(Stored items)
"""

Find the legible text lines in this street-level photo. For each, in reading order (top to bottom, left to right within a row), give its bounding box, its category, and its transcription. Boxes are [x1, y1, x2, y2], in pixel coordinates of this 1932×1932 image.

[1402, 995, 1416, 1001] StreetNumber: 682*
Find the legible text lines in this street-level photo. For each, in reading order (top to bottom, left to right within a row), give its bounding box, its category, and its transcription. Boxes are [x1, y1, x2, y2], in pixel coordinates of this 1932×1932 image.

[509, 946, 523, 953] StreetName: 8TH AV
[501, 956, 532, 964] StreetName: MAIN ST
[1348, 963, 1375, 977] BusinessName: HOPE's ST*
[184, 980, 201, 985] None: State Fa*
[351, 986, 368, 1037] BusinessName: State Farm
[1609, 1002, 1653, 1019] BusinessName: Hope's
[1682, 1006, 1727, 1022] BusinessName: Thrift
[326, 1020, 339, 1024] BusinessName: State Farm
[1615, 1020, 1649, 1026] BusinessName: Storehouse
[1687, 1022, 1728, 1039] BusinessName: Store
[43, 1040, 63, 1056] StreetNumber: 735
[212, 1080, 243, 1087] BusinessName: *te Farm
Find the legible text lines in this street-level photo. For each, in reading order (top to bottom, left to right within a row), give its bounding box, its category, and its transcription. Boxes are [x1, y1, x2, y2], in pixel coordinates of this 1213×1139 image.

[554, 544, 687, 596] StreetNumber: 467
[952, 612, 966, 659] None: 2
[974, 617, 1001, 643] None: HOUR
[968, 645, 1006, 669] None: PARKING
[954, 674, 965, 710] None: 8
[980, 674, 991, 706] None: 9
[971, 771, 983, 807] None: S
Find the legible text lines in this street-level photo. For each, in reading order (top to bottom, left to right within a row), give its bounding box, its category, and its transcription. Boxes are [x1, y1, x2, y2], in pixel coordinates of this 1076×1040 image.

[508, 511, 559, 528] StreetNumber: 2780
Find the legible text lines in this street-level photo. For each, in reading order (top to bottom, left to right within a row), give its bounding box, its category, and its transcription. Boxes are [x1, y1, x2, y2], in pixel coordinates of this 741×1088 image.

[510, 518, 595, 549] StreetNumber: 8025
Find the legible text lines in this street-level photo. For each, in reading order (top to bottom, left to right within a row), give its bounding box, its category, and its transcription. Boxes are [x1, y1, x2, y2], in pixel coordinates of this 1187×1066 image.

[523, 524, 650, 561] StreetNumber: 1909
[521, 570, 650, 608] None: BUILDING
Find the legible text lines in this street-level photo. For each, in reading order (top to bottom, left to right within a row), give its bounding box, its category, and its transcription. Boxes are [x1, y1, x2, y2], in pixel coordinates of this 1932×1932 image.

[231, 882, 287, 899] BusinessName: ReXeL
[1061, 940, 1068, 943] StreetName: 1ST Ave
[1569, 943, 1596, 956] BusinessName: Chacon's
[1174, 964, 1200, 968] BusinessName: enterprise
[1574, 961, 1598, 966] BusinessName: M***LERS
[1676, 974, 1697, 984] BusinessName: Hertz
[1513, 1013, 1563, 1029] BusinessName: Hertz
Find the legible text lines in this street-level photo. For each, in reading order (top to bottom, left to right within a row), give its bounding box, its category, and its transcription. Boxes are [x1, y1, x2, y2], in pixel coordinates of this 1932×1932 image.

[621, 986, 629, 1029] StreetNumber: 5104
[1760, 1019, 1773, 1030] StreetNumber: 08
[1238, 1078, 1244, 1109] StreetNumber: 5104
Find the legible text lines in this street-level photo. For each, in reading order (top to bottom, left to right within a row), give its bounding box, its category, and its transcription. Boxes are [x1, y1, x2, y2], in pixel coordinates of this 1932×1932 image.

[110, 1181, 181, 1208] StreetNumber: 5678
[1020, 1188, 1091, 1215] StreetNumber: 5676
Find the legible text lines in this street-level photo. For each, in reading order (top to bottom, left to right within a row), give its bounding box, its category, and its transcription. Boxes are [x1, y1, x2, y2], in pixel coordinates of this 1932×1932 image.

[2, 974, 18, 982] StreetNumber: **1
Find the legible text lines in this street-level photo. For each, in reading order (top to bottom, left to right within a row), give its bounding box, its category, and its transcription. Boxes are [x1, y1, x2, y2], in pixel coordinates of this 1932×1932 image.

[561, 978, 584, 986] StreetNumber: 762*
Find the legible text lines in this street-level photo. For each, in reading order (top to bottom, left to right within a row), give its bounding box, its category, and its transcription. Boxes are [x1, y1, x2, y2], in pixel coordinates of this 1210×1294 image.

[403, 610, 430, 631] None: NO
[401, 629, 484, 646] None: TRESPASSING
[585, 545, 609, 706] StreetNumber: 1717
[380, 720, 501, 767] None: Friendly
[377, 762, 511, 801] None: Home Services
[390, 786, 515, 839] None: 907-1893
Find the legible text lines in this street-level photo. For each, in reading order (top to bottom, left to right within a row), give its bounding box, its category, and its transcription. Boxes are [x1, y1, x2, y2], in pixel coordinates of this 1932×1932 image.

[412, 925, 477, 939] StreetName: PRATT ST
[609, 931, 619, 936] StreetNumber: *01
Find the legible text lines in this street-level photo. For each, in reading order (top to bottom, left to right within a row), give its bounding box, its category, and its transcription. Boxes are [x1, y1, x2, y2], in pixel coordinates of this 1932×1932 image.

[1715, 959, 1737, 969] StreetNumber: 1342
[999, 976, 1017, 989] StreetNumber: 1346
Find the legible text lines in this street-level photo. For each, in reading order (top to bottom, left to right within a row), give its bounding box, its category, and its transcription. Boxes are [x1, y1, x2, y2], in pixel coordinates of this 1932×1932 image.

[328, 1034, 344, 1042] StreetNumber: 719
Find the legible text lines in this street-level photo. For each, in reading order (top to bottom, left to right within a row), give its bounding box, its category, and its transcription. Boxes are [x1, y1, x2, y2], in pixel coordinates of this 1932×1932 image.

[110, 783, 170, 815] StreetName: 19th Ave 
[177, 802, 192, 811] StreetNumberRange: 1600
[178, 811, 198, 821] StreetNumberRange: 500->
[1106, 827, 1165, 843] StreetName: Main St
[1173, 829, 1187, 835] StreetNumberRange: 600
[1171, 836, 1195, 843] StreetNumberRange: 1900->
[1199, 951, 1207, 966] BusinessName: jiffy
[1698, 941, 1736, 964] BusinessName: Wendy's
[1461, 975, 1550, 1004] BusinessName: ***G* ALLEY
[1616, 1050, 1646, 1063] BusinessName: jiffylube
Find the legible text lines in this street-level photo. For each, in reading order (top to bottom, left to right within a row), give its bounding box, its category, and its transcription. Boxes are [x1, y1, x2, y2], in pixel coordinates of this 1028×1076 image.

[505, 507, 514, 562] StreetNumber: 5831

"""

Rewrite every stored item above as a two-column CSV with the headers instruction and output, one row per item. Enclose each item's text and its answer in a single quoted field, replacing line breaks with spaces.

instruction,output
"Find the legible text lines in this street-level photo. For each, in reading order (top to bottom, left to right within a row), give its bounding box, its category, and its transcription. Boxes are [x1, y1, x2, y2], in pixel coordinates of this 1932×1932 image.","[1402, 995, 1416, 1001] StreetNumber: 682*"
"Find the legible text lines in this street-level photo. For each, in reading order (top to bottom, left to right within a row), give its bounding box, its category, and its transcription. Boxes are [x1, y1, x2, y2], in pixel coordinates of this 1932×1932 image.","[509, 946, 523, 953] StreetName: 8TH AV [501, 956, 532, 964] StreetName: MAIN ST [1348, 963, 1375, 977] BusinessName: HOPE's ST* [184, 980, 201, 985] None: State Fa* [351, 986, 368, 1037] BusinessName: State Farm [1609, 1002, 1653, 1019] BusinessName: Hope's [1682, 1006, 1727, 1022] BusinessName: Thrift [326, 1020, 339, 1024] BusinessName: State Farm [1615, 1020, 1649, 1026] BusinessName: Storehouse [1687, 1022, 1728, 1039] BusinessName: Store [43, 1040, 63, 1056] StreetNumber: 735 [212, 1080, 243, 1087] BusinessName: *te Farm"
"Find the legible text lines in this street-level photo. For each, in reading order (top to bottom, left to right within a row), give its bounding box, its category, and its transcription. Boxes are [x1, y1, x2, y2], in pixel coordinates of this 1213×1139 image.","[554, 544, 687, 596] StreetNumber: 467 [952, 612, 966, 659] None: 2 [974, 617, 1001, 643] None: HOUR [968, 645, 1006, 669] None: PARKING [954, 674, 965, 710] None: 8 [980, 674, 991, 706] None: 9 [971, 771, 983, 807] None: S"
"Find the legible text lines in this street-level photo. For each, in reading order (top to bottom, left to right within a row), give its bounding box, its category, and its transcription. Boxes are [x1, y1, x2, y2], in pixel coordinates of this 1076×1040 image.","[508, 511, 559, 528] StreetNumber: 2780"
"Find the legible text lines in this street-level photo. For each, in reading order (top to bottom, left to right within a row), give its bounding box, its category, and its transcription. Boxes are [x1, y1, x2, y2], in pixel coordinates of this 741×1088 image.","[510, 518, 595, 549] StreetNumber: 8025"
"Find the legible text lines in this street-level photo. For each, in reading order (top to bottom, left to right within a row), give its bounding box, its category, and its transcription. Boxes are [x1, y1, x2, y2], in pixel coordinates of this 1187×1066 image.","[523, 524, 650, 561] StreetNumber: 1909 [521, 570, 650, 608] None: BUILDING"
"Find the legible text lines in this street-level photo. For each, in reading order (top to bottom, left to right within a row), give its bounding box, its category, and its transcription. Boxes are [x1, y1, x2, y2], in pixel coordinates of this 1932×1932 image.","[231, 882, 287, 899] BusinessName: ReXeL [1061, 940, 1068, 943] StreetName: 1ST Ave [1569, 943, 1596, 956] BusinessName: Chacon's [1174, 964, 1200, 968] BusinessName: enterprise [1574, 961, 1598, 966] BusinessName: M***LERS [1676, 974, 1697, 984] BusinessName: Hertz [1513, 1013, 1563, 1029] BusinessName: Hertz"
"Find the legible text lines in this street-level photo. For each, in reading order (top to bottom, left to right within a row), give its bounding box, its category, and its transcription. Boxes are [x1, y1, x2, y2], in pixel coordinates of this 1932×1932 image.","[621, 986, 629, 1029] StreetNumber: 5104 [1760, 1019, 1773, 1030] StreetNumber: 08 [1238, 1078, 1244, 1109] StreetNumber: 5104"
"Find the legible text lines in this street-level photo. For each, in reading order (top to bottom, left to right within a row), give its bounding box, its category, and its transcription. Boxes are [x1, y1, x2, y2], in pixel coordinates of this 1932×1932 image.","[110, 1181, 181, 1208] StreetNumber: 5678 [1020, 1188, 1091, 1215] StreetNumber: 5676"
"Find the legible text lines in this street-level photo. For each, in reading order (top to bottom, left to right within a row), give its bounding box, its category, and its transcription. Boxes are [x1, y1, x2, y2], in pixel coordinates of this 1932×1932 image.","[2, 974, 18, 982] StreetNumber: **1"
"Find the legible text lines in this street-level photo. For each, in reading order (top to bottom, left to right within a row), give its bounding box, its category, and its transcription. Boxes are [x1, y1, x2, y2], in pixel coordinates of this 1932×1932 image.","[561, 978, 584, 986] StreetNumber: 762*"
"Find the legible text lines in this street-level photo. For each, in reading order (top to bottom, left to right within a row), give its bounding box, its category, and its transcription. Boxes are [x1, y1, x2, y2], in pixel coordinates of this 1210×1294 image.","[403, 610, 430, 631] None: NO [401, 629, 484, 646] None: TRESPASSING [585, 545, 609, 706] StreetNumber: 1717 [380, 720, 501, 767] None: Friendly [377, 762, 511, 801] None: Home Services [390, 786, 515, 839] None: 907-1893"
"Find the legible text lines in this street-level photo. For each, in reading order (top to bottom, left to right within a row), give its bounding box, its category, and its transcription. Boxes are [x1, y1, x2, y2], in pixel coordinates of this 1932×1932 image.","[412, 925, 477, 939] StreetName: PRATT ST [609, 931, 619, 936] StreetNumber: *01"
"Find the legible text lines in this street-level photo. For each, in reading order (top to bottom, left to right within a row), give its bounding box, its category, and its transcription. Boxes are [x1, y1, x2, y2], in pixel coordinates of this 1932×1932 image.","[1715, 959, 1737, 969] StreetNumber: 1342 [999, 976, 1017, 989] StreetNumber: 1346"
"Find the legible text lines in this street-level photo. For each, in reading order (top to bottom, left to right within a row), give its bounding box, its category, and its transcription. Boxes are [x1, y1, x2, y2], in pixel coordinates of this 1932×1932 image.","[328, 1034, 344, 1042] StreetNumber: 719"
"Find the legible text lines in this street-level photo. For each, in reading order (top to bottom, left to right within a row), give its bounding box, its category, and its transcription. Boxes are [x1, y1, x2, y2], in pixel coordinates of this 1932×1932 image.","[110, 783, 170, 815] StreetName: 19th Ave [177, 802, 192, 811] StreetNumberRange: 1600 [178, 811, 198, 821] StreetNumberRange: 500-> [1106, 827, 1165, 843] StreetName: Main St [1173, 829, 1187, 835] StreetNumberRange: 600 [1171, 836, 1195, 843] StreetNumberRange: 1900-> [1199, 951, 1207, 966] BusinessName: jiffy [1698, 941, 1736, 964] BusinessName: Wendy's [1461, 975, 1550, 1004] BusinessName: ***G* ALLEY [1616, 1050, 1646, 1063] BusinessName: jiffylube"
"Find the legible text lines in this street-level photo. For each, in reading order (top to bottom, left to right within a row), give its bounding box, its category, and its transcription. Boxes are [x1, y1, x2, y2], in pixel coordinates of this 1028×1076 image.","[505, 507, 514, 562] StreetNumber: 5831"